I am starting to think of A Dance to the Music of Time as Where's Widmerpool.
I am slowly transporting all my Patrick O'Brien books back to my parents' house so that my mum can reread them. Unfortunately having read these on the train there, I now want to reread them all myself, and I have lots of other books I need to read first. And work to do. But mostly the other books. I think I read something about a film sequel to Master and Commander: The Far Side of the World, and I would like that to be true.
Spinster was fascinating. It's a story about a white woman teaching in a Maori school in New Zealand in the 1950s, and she's sort of an alcoholic and has weird relationships with men, and she is very protective of her surname which people can't pronounce and approves of anyone who can. She is scared of the inspectors, and parents, and loves her children completely and utterly. She devises a reading scheme for the Maori children that is about their own lives and fears so that they are not confronted with an alien world when they come to learn to read. It was odd, and disconcerting, and utterly involving. Last year I went to a Gender, Education and the Body conference when Bronwen Davies was talking about Deleuze and kindergarten and lines of flight, and I still don't really understand what on earth that was about but this book reminded me of it. The head and Miss Vorontosov are trying to rebuild the school so that the white children in the community will come back to it, and there is lots of talk of the "new race", and they struggle with the white families who resent the Maori children - all these conflicting ideas about nationality and multiculturalism. It's a very sad book.
My uncle had given me a copy of the Myles piece about hiring people to make your library look well read and then this showed up on the uni bookstall. I have enjoyed it very much, especially the cliche catechism.
![[livejournal.com profile]](https://www.dreamwidth.org/img/external/lj-userinfo.gif)
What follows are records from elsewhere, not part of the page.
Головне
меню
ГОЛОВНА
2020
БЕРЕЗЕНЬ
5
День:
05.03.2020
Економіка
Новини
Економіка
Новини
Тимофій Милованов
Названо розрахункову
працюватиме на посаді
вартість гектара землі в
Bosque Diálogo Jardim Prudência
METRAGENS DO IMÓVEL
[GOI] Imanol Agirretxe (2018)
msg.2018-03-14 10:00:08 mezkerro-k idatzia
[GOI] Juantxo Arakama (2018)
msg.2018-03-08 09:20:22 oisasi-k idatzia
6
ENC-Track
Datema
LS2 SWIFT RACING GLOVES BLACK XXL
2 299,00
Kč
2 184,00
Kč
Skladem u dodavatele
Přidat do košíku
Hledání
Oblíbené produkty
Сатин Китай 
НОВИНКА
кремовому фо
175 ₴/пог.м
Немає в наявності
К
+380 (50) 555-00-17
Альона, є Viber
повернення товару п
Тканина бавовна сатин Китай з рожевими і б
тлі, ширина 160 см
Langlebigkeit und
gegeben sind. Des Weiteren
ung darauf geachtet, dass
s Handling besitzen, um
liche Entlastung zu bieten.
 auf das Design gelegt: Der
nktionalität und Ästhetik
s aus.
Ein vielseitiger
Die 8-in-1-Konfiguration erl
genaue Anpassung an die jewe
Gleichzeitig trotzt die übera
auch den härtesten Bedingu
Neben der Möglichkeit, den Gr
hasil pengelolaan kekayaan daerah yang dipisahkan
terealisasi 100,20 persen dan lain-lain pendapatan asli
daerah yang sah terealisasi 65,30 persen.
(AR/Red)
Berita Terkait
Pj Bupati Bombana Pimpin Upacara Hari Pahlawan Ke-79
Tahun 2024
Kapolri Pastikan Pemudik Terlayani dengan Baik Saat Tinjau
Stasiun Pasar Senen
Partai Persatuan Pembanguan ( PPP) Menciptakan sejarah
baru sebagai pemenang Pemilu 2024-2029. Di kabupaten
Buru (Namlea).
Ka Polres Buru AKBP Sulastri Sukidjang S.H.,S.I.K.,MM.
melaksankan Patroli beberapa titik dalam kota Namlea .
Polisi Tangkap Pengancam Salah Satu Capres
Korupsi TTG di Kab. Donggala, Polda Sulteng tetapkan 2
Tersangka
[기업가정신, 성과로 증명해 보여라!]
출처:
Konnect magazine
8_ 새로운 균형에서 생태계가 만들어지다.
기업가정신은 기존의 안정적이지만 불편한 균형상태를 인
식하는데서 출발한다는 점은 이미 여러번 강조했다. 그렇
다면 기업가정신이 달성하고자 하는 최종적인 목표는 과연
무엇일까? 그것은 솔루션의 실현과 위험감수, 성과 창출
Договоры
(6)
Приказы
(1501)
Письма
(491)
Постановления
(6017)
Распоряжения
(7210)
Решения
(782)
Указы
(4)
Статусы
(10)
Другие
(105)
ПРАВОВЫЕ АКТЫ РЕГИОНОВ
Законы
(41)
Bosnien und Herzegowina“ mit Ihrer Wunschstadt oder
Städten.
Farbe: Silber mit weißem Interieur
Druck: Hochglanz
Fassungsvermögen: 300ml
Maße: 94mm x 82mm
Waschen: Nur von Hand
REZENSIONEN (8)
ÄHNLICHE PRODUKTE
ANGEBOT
Reading Dimsie Goes to School reminded me of a piece I once read - either in FOLLY or in Serendipity, I think - by a woman who was on a day out with her husband and spotted a copy of The Senior Prefect through the window. Naturally she was terribly excited, but the shop was closed until the afternoon, and it was only morning. Thinking her husband would not take terribly well to "can we stay here all day until the bookshop opens because there is a book I may or may not be able to afford", she set about trying to keep him there with stealth, including betraying the sisterhood by pretending to be unable to comprehend how he could be so very good at skimming stones. I think she got the book in the end. ANYWAY. I had forgotten how nasty the seniors are in Dimsie Goes to School, horrible and underhand. Especially I had forgotten how Meg Flynn is too lax with the juniors. I know that school stories are generally written around the younger girls (though this one wasn't, of course), but it does sometimes trouble me that I have difficulty identifying with the seniors, let alone the staff, despite the fact that I must be a good five years older than many of the "jolly young mistresses".